## ACTIVITY
Copy exactly. Begin with the line that contains "left shoulder: (256, 159)" and stop after the last line of the records.

## MATERIAL SUPPLIED
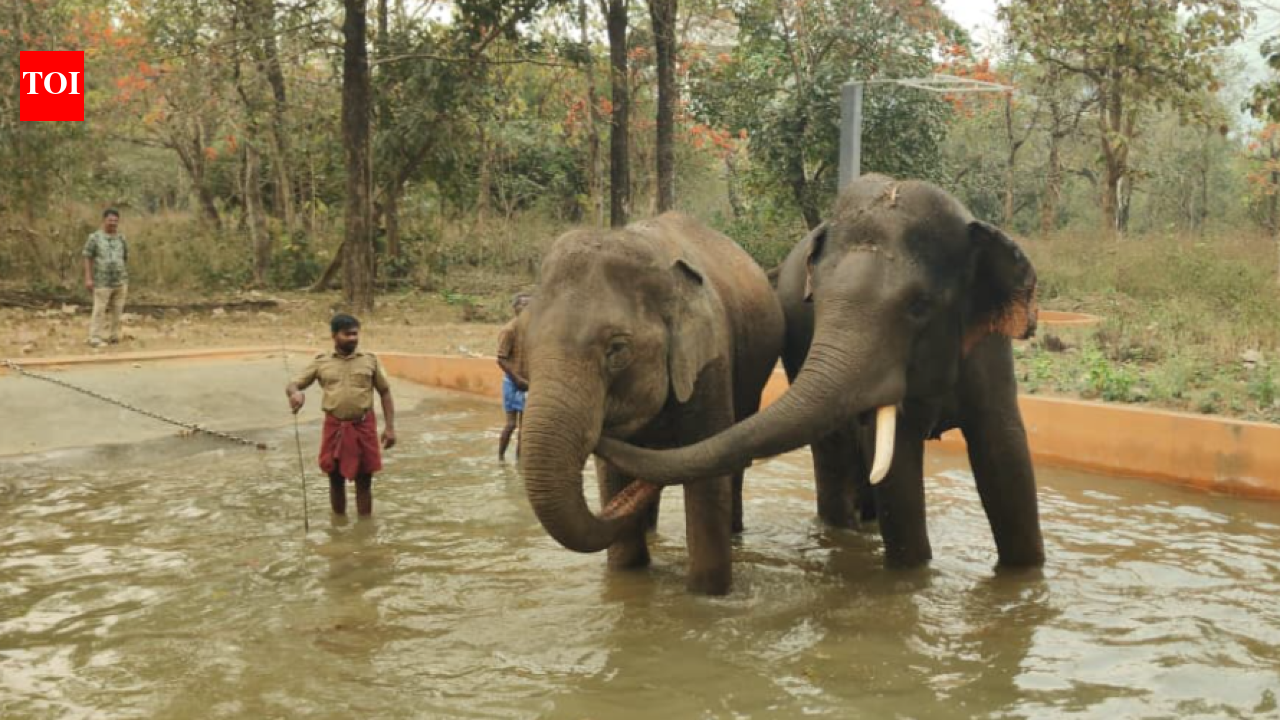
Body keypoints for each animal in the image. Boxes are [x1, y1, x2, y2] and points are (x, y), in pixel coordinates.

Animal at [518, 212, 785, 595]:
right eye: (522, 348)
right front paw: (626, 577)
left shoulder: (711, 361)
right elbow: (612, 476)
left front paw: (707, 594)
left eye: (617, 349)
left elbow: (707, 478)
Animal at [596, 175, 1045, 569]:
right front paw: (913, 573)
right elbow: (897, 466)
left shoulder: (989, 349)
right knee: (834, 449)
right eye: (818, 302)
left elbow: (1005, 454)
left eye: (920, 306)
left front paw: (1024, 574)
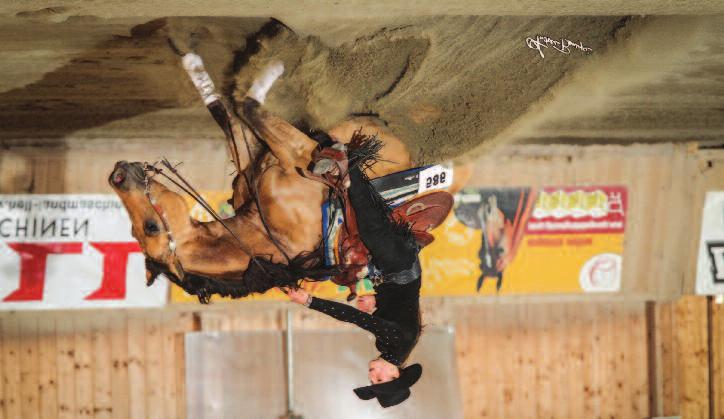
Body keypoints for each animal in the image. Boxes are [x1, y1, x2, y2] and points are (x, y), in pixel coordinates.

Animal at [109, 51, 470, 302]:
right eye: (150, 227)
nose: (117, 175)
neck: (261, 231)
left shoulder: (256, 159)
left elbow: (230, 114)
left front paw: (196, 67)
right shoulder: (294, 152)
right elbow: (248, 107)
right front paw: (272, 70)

## WORKED SOLUTION
left shoulder: (256, 159)
left elbow: (230, 114)
left front paw: (196, 67)
right shoulder: (294, 152)
right elbow: (248, 107)
right front paw: (272, 70)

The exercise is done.